Extracted page text data
——————————
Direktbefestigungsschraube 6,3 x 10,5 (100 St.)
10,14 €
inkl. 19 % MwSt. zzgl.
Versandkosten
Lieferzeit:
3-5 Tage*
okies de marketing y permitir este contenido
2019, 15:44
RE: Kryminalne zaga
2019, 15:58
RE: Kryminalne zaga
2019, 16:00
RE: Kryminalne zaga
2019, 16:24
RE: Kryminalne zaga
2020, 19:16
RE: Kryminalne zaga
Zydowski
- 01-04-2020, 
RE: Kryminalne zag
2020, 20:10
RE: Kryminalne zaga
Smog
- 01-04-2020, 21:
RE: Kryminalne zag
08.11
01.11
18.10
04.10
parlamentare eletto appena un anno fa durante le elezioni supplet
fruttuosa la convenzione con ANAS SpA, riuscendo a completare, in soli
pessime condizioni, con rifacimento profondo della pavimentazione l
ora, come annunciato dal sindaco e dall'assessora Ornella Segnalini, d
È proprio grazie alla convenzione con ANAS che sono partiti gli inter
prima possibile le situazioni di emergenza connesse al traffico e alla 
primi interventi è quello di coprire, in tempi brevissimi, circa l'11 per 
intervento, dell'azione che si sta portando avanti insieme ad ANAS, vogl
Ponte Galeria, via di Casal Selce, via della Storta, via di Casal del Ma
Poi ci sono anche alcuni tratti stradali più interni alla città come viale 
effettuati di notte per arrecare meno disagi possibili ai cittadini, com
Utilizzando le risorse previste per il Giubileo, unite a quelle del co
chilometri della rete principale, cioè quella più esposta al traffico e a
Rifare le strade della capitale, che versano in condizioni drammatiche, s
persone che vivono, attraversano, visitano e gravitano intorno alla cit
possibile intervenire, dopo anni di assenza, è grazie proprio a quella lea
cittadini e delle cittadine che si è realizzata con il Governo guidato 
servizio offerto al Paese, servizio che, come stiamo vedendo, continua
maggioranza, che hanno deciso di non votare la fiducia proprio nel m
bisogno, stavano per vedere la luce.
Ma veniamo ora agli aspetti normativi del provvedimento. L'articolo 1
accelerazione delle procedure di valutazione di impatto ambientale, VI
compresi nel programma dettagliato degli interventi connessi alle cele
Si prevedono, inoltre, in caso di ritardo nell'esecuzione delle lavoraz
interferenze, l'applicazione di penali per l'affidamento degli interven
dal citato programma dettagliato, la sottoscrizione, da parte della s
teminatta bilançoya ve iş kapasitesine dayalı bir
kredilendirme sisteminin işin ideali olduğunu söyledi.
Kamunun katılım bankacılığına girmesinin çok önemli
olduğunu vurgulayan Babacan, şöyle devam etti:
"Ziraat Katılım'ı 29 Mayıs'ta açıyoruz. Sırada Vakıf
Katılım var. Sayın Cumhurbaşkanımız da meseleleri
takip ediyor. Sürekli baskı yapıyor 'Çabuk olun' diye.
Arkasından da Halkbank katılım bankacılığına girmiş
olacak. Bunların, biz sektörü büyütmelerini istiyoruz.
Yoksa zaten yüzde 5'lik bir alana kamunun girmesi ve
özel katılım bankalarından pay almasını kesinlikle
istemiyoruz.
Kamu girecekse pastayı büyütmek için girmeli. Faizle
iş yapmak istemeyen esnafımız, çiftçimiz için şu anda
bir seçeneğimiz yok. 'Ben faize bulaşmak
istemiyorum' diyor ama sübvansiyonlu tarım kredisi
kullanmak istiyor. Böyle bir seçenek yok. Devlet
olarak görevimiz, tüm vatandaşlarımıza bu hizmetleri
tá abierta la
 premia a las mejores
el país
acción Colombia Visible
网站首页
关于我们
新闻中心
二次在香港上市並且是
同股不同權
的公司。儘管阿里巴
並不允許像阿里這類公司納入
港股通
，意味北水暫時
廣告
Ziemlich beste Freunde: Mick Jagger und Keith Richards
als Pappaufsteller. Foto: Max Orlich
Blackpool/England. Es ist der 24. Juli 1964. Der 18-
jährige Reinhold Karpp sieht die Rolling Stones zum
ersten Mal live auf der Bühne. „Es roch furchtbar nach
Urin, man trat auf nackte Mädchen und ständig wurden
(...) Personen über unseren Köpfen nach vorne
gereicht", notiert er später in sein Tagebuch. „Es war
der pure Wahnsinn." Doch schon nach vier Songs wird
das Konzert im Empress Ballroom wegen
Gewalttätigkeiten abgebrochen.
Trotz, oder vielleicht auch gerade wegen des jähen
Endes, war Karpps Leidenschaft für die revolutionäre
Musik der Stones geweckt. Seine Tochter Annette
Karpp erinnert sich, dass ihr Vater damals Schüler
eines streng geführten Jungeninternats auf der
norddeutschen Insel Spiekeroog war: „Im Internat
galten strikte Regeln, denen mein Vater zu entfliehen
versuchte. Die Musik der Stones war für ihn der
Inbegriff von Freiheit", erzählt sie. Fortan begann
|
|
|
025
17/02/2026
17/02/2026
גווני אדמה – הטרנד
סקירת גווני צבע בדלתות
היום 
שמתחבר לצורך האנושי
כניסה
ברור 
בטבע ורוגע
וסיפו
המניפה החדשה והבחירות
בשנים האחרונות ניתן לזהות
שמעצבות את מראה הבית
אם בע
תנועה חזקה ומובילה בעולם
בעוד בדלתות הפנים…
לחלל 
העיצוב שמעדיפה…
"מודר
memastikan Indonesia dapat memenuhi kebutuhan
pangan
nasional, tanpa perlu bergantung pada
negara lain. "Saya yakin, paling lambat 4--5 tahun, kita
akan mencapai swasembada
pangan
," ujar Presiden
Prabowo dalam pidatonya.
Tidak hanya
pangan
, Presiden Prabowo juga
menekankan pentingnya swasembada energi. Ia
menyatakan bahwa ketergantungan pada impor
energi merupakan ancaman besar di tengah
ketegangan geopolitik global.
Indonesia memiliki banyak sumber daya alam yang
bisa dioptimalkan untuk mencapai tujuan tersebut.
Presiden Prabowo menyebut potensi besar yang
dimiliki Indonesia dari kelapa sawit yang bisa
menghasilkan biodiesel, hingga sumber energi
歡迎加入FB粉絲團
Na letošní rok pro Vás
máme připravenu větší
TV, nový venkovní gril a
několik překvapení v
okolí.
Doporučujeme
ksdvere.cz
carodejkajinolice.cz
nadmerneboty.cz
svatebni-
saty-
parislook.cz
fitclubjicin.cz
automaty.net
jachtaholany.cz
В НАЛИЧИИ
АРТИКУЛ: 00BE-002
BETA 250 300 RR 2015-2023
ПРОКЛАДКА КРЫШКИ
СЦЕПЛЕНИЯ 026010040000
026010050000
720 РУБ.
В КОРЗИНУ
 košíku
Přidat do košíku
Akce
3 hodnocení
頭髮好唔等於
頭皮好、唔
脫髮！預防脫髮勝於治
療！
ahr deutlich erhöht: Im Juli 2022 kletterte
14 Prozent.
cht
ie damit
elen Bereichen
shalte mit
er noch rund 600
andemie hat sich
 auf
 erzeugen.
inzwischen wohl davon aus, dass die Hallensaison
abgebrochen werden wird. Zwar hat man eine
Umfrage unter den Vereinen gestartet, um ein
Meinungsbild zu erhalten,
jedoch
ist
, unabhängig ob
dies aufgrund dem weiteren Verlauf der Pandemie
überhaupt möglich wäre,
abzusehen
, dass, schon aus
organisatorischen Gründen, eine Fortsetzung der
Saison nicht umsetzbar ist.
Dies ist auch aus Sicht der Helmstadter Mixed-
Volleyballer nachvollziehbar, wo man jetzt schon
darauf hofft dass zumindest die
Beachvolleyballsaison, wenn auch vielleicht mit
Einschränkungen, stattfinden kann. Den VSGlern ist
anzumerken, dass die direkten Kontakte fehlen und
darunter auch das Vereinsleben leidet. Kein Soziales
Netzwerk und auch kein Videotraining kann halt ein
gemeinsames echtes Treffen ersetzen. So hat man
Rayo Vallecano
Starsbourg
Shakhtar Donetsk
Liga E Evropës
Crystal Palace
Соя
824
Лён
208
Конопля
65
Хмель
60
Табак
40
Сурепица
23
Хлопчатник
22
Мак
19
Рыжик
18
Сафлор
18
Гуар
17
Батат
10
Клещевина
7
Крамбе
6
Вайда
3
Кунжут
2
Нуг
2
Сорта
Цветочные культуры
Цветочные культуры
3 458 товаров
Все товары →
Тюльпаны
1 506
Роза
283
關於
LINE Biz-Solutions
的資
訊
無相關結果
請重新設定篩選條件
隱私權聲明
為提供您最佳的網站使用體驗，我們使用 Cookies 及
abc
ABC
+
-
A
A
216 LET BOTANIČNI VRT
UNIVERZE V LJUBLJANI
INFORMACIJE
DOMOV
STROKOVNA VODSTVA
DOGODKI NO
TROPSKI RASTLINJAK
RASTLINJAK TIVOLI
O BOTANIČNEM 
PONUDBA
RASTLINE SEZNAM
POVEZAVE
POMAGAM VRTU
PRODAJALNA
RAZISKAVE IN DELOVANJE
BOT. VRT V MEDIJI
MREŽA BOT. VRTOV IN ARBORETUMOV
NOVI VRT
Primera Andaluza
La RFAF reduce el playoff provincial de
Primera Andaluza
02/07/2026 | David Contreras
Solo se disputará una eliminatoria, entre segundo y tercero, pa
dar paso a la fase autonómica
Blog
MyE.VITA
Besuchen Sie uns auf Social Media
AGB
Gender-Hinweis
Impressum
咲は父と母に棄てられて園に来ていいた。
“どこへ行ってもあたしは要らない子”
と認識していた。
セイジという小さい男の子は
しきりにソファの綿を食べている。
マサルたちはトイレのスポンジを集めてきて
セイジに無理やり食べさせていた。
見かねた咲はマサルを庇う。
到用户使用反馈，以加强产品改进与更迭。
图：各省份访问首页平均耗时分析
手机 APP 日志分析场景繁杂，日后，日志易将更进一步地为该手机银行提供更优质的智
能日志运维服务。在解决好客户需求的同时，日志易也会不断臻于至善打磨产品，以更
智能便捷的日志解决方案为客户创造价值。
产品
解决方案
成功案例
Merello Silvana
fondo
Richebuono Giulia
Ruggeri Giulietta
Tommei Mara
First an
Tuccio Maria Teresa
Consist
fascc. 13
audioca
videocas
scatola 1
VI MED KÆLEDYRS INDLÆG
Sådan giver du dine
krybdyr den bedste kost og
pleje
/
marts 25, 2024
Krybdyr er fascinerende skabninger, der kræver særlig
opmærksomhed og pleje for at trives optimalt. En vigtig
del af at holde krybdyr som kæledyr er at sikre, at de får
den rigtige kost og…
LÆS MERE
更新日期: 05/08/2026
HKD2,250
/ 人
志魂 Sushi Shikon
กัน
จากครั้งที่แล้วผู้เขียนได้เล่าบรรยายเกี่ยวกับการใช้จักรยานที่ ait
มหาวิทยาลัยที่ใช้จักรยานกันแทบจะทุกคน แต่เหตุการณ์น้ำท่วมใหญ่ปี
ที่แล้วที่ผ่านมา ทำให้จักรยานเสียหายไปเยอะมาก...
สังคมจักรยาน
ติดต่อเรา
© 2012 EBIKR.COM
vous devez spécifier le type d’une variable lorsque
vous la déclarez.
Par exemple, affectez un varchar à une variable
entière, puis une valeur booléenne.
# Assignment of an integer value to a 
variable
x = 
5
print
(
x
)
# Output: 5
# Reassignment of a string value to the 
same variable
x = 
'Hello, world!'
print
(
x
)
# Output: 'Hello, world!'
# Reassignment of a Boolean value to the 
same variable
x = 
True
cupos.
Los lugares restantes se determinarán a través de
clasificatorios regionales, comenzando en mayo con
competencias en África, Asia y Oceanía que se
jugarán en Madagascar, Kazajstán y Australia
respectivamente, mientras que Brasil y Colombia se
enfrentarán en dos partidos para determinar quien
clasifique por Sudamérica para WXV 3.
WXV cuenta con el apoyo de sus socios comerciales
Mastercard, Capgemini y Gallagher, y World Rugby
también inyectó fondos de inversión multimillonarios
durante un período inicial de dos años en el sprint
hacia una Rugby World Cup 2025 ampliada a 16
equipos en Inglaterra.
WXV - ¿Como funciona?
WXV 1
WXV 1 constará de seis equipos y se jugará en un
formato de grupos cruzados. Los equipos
——————————
» EXERCISE AIM
Look through the entries and find each line that has the string "kann". Copy those lines.

» OUTPUT FOR THIS TASK
Einschränkungen, stattfinden kann. Den VSGlern ist
Netzwerk und auch kein Videotraining kann halt ein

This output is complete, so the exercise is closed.